Tata Dikatakan Sedang Dalam Pembicaraan untuk Mendirikan Unit Perakitan Semikonduktor senilai 0 Juta
Internet

Tata Dikatakan Sedang Dalam Pembicaraan untuk Mendirikan Unit Perakitan Semikonduktor senilai $300 Juta

Tata group sedang dalam pembicaraan dengan tiga negara bagian untuk menginvestasikan hingga $300 juta (sekitar Rs. 2.245 crore) untuk mendirikan unit perakitan dan pengujian semikonduktor, dua sumber yang mengetahui masalah tersebut mengatakan, sebagai bagian dari dorongan konglomerat ke manufaktur teknologi tinggi .
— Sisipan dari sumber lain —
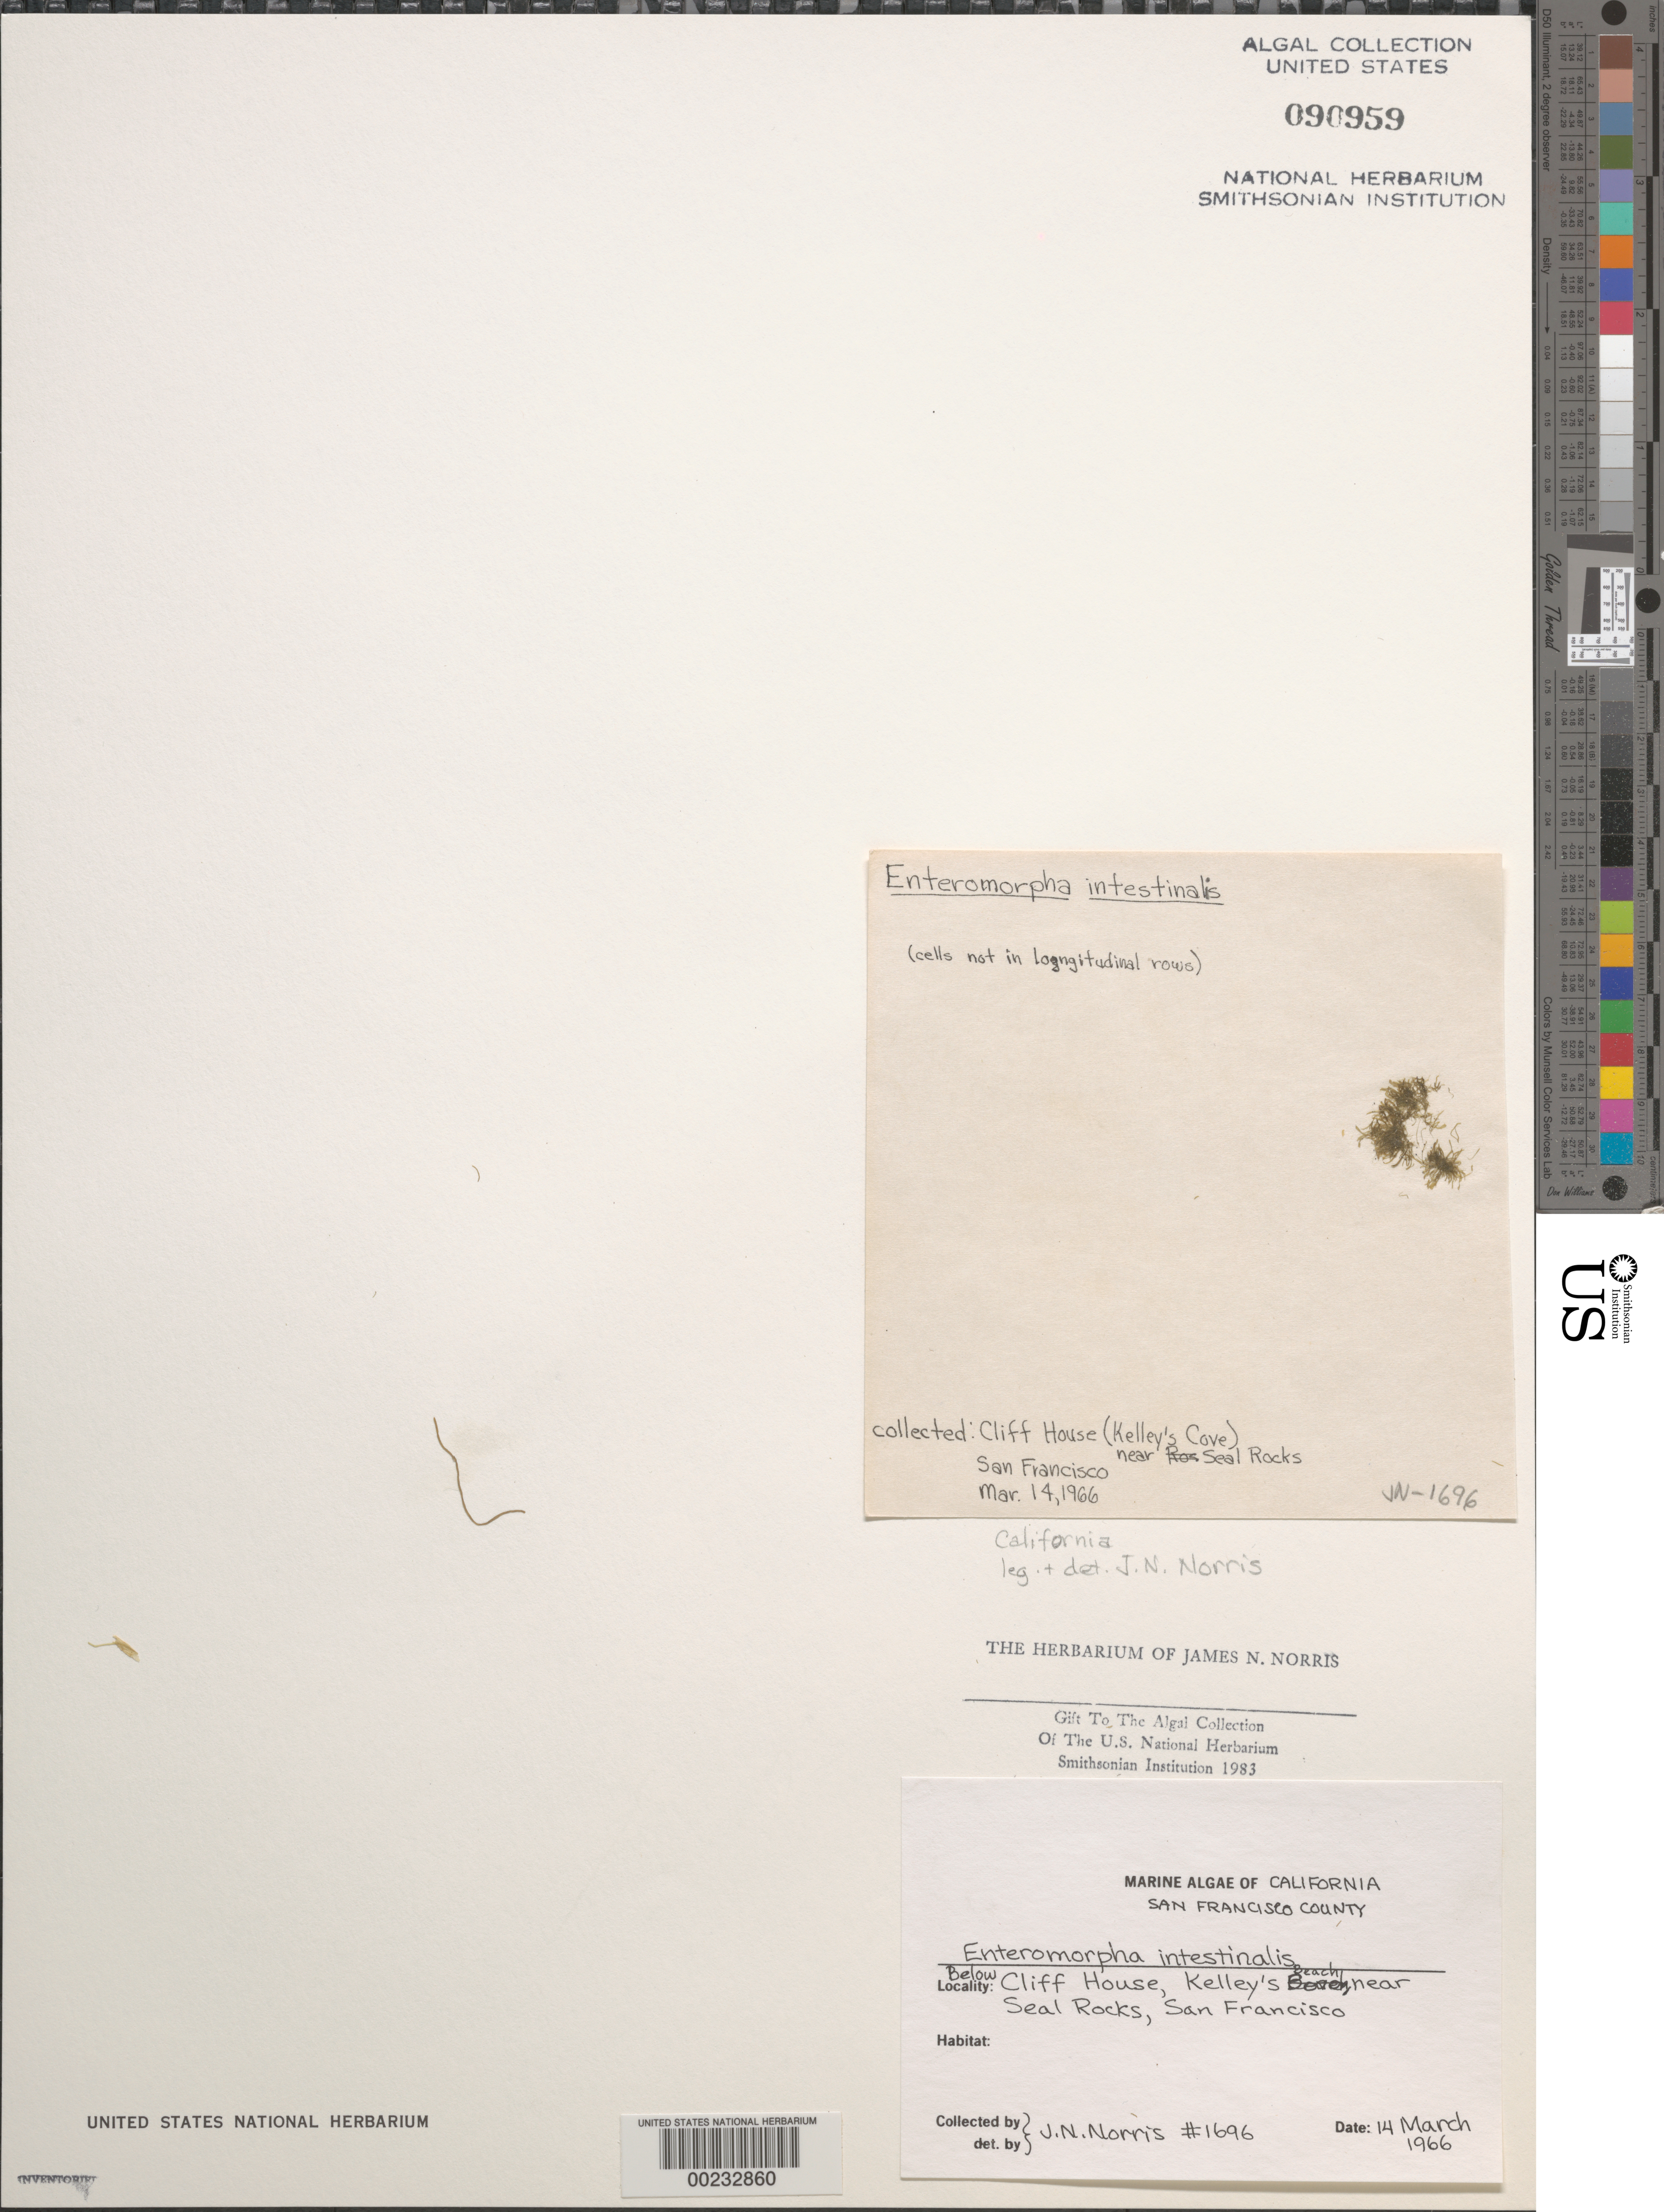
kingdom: Plantae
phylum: Chlorophyta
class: Ulvophyceae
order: Ulvales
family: Ulvaceae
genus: Ulva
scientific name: Ulva intestinalis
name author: L.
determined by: Algae name updating Project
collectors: J. N. Norris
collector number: JN-1696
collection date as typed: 14 Mar 1966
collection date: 1966-03-14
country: United States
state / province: California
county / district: San Francisco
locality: Cliff House, Kelley's Cove near Seal Rocks, San Francisco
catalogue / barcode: US 90959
Tata sedang berbicara dengan negara bagian selatan Tamil Nadu, Karnataka, dan Telangana dan mencari tanah untuk pabrik perakitan dan pengujian semikonduktor (OSAT) yang dialihdayakan, kata sumber tersebut, yang menolak untuk diidentifikasi karena masalah tersebut bukan untuk umum.

Sementara Tata sebelumnya mengatakan kemungkinan akan memasuki bisnis semikonduktor, ini adalah pertama kalinya berita tentang terjunnya grup ke sektor ini dan skalanya telah dilaporkan.

Pabrik OSAT mengemas, merakit, dan menguji wafer silikon buatan pengecoran, mengubahnya menjadi chip semikonduktor jadi.

Tata telah melihat beberapa lokasi potensial untuk pabrik, salah satu sumber mengatakan, menambahkan tempat kemungkinan akan diselesaikan bulan depan.

“Sementara mereka (Tata) sangat kuat di sisi perangkat lunak … perangkat keras adalah sesuatu yang ingin mereka tambahkan ke portofolio mereka, yang sangat penting untuk pertumbuhan jangka panjang,” kata sumber itu.

Grup Tata dan tiga negara bagian tidak menanggapi permintaan komentar.

Dorongan Tata akan mendukung upaya ‘Make in India’ Perdana Menteri India Narendra Modi untuk manufaktur elektronik, yang telah membantu mengubah negara Asia Selatan itu menjadi pembuat smartphone terbesar kedua di dunia.

Grup Tata, yang mengendalikan eksportir layanan perangkat lunak terkemuka di India Tata Consultancy Services dan memiliki kepentingan dalam segala hal mulai dari otomotif hingga penerbangan, berencana untuk berinvestasi dalam bisnis elektronik dan digital kelas atas, kata Ketuanya N. Chandrasekaran sebelumnya.

Klien potensial dari bisnis OSAT Tata termasuk perusahaan seperti Intel, Advanced Micro Devices (AMD), dan STMicroelectronics.

Pabrik tersebut diharapkan mulai beroperasi akhir tahun depan dan dapat mempekerjakan hingga 4.000 pekerja, kata sumber tersebut, menambahkan ketersediaan tenaga kerja terampil dengan biaya yang tepat adalah kunci kelangsungan proyek jangka panjang.

“Begitu Tata dimulai, ekosistem akan muncul … Jadi sangat penting untuk menemukan tempat yang tepat dari sudut pandang tenaga kerja,” kata sumber itu.

Secara terpisah, Tata sudah membangun fasilitas manufaktur elektronik berteknologi tinggi di negara bagian Tamil Nadu selatan.